For sometime, somewhere: “A hearing has been scheduled in regard to a search of the Keeneland barns of trainer Patrick Biancone, Kentucky state steward John Veitch said Thursday, although Veitch said he was not at liberty to name the time or location of the hearing” (DRF). Details are being withheld until after the hearing’s conclusion, per KHRA director Lisa Underwood’s reading of Kentucky regulations.
“If the initial reports prove to be true,” writes Andrew Beyer, “the cosmopolitan Biancone could be to horse racing what Floyd Landis, the disgraced Tour de France winner, is to professional cycling: the symbol of the sport’s cancerous drug problem.” Perhaps the one good thing that might come out of this is that with a scandal on that scale we’ll get the vigorous debate about drugs and supplements that the sport sorely needs, as painful as that would be for all, and new regulations and penalties to seriously curb the problem.

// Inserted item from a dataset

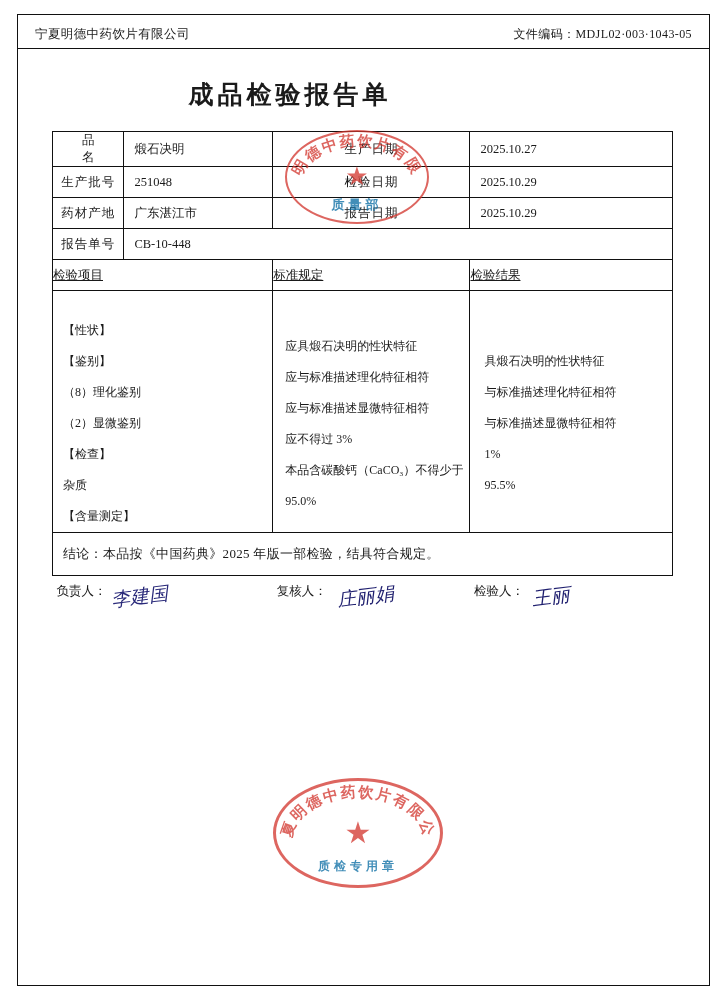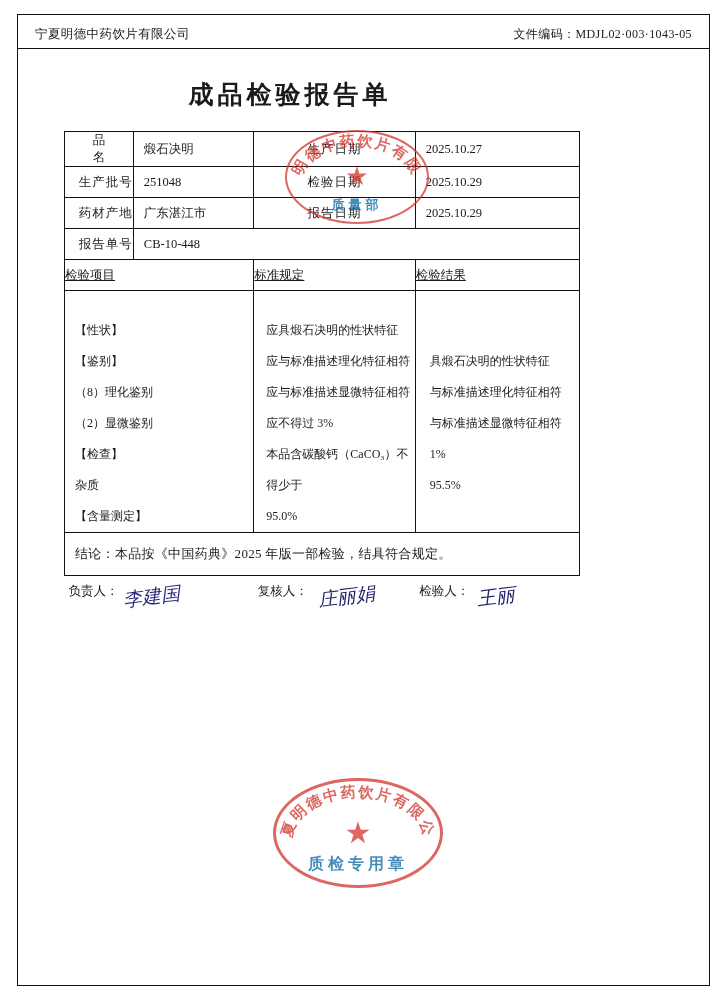"品 名" table.doc { left: 64px -> 52px; width: 516px -> 621px }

A source close to the investigation told the Daily Racing Form that cobra venom was found in trainer Patrick Biancone’s Keeneland barns during a search by KHRA investigators on June 22:
The article mentions that the venom was one of the substances confiscated from Biancone’s barns and that the trainer’s veterinarian, Dr. Rod Stewart, is also a subject of the investigation. A hearing is pending.
More from DRF: “Facts about cobra venom that many people in horse racing probably do not know: It’s easy for a veterinarian to obtain. It’s legal to possess. There is very little hope of devising a test to detect its administration any time soon.”